Prayer: Jesus, break into our lives, revealing God’s deep love for us!
By: Trey Colson
Psalm 80:1-7, 17-19
Reflection—v.7 ‘restore us, O God’
In the words of Psalm 80 I hear the people crying out to God for restoration and mercy. I hear them calling upon God to restore them to their former glory. I hear people standing before God knowing that they’ve made a mistake. When you’re in a situation where you were up in a big old castle, but now you’re in a shack, and somebody else is in the castle now and you’re working for them–you pretty much feel like you’re the scorn of the earth. You feel like you’re beneath. When you used to be the big guy on campus, the big guy on the playground, and then all the sudden you’re not just the little guy, but the little guy is even knocking you around–you feel scorned and laughed at. I’m pretty sure that’s the position God’s people were in. Its a two way street. Not only do you not like your new situation, but you have to learn to deal with it. But then maybe next time you get in a big-boy position, you’ll understand–play fair. Let everybody get something. Don’t use people or laugh at them because they have nothing and you have everything–help them, and we can help each other to all have something. Maybe that was the lesson that God wants the people to see. God says, ‘you are the apple of my eye, but you’re not the only apple of my eye.’ Look out for your neighbors. Take care of your people. Love your community.

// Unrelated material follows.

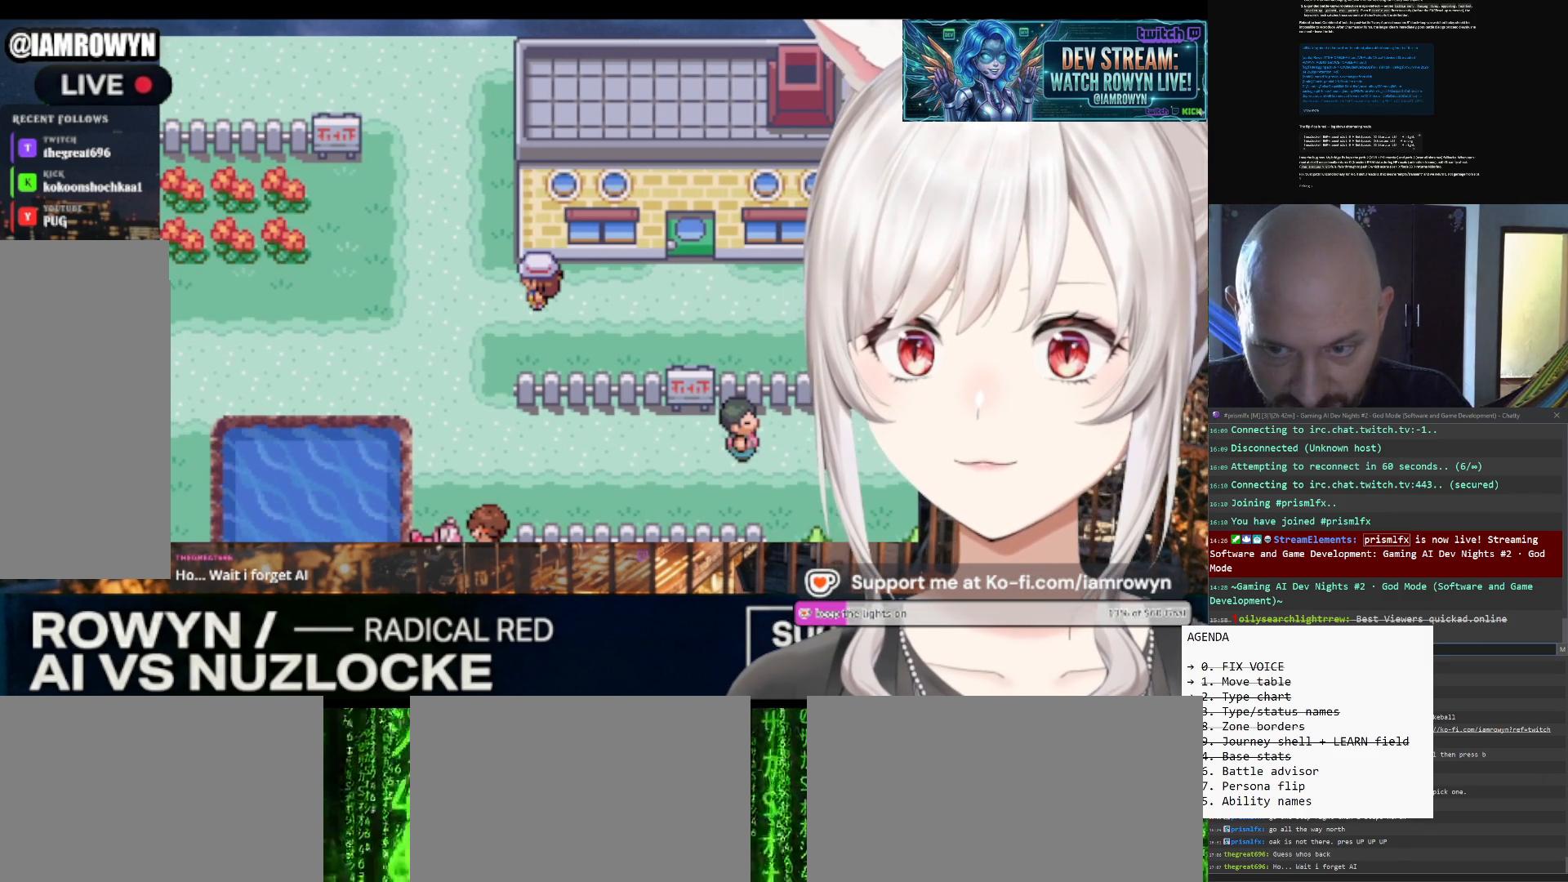
{"buttons": ["DPAD_LEFT"], "events": []}
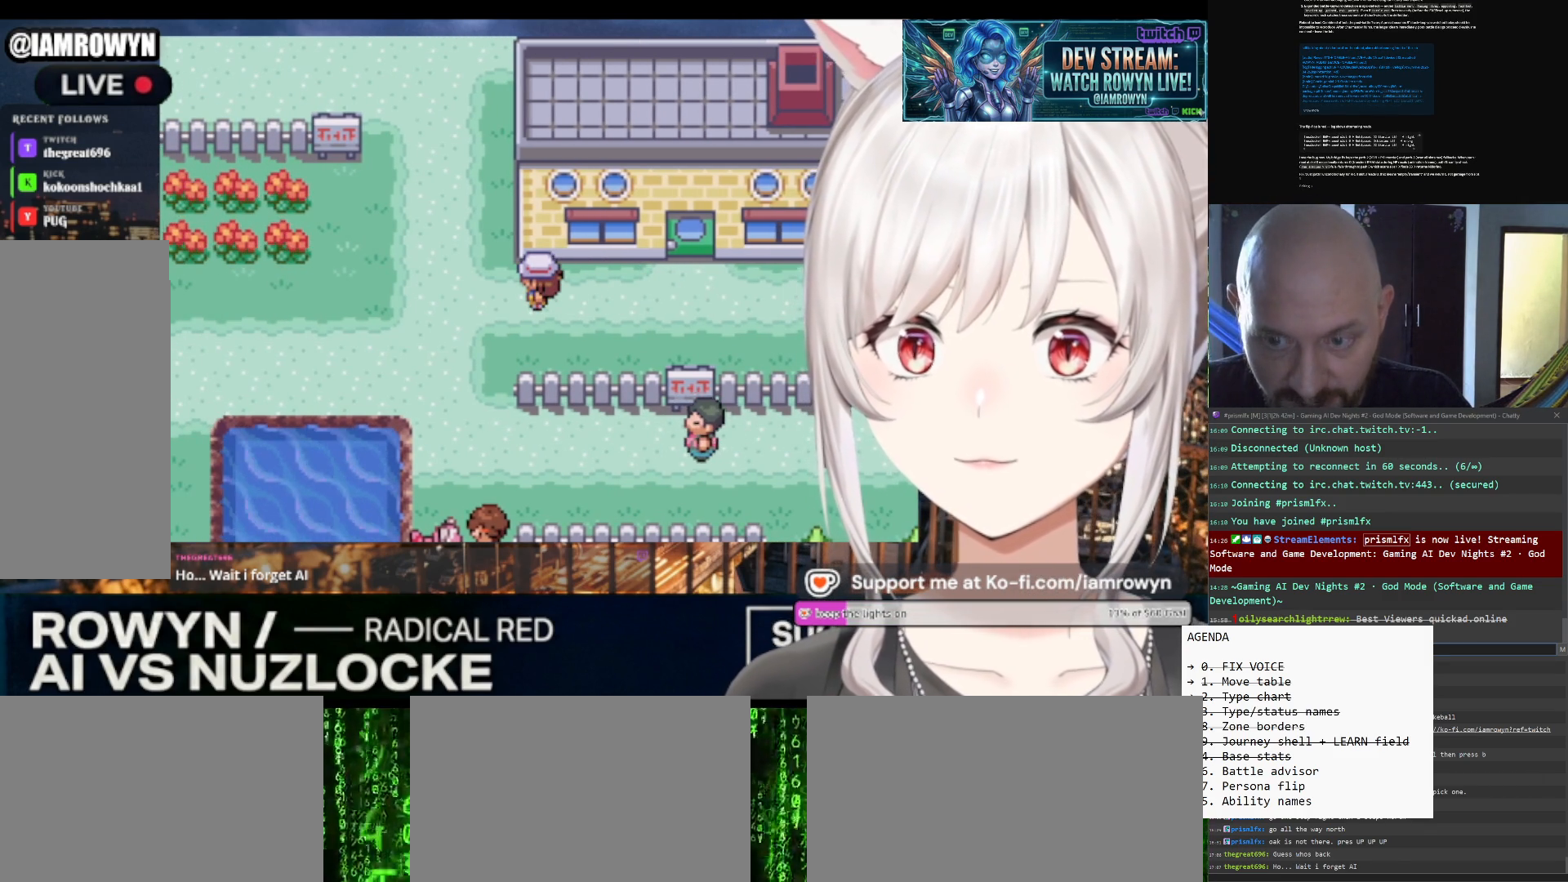
{"buttons": ["DPAD_LEFT"], "events": []}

Prayer: Forgiving God, restore us that all your people may have what they need.
By: Maggie Leonard
Reflection—v.13 ‘Isn’t it enough for you to be tiresome for people that you are also tiresome before my God?’
This line cracks me up. I had no idea that Isaiah was so sassy! In this story, Jerusalem is being attacked and God sends Isaiah to offer comfort and divine signs to King Ahaz. However, King Ahaz refuses the offer, saying that he won’t test God. This is when Isaiah responds, ‘Isn’t it enough for you to be tiresome for people that you are also tiresome before my God?’ Bahahaha! Burn. Isaiah knew that Ahaz was only giving him lip service, trying to appear pious. Words without action are tiresome. But it’s right about now, when Jerusalem was on the brink of disaster that God speaks, offering a sign and promise to be with us. I feel that sense of impending disaster these days—maybe most strongly in relation to climate change. We have a lot of words and not enough action. I cannot help but wonder if we have other Isaiah’s in our midst. Perhaps in Autum Peltier, Isra Hirsi, Xiuhtezcatl Martinez, or Greta Thunberg—all young women speaking out and offering new ways forward. May we not be tiresome, offering them lip service. May we be willing to receive the signs that God offers us, even under the threat of destruction. It is during this time of Advent that we prepare to receive God to the world. I pray that we nurture a world worthy of such a reception.
Prayer: God, open our hearts that we may hear the voices of your prophets!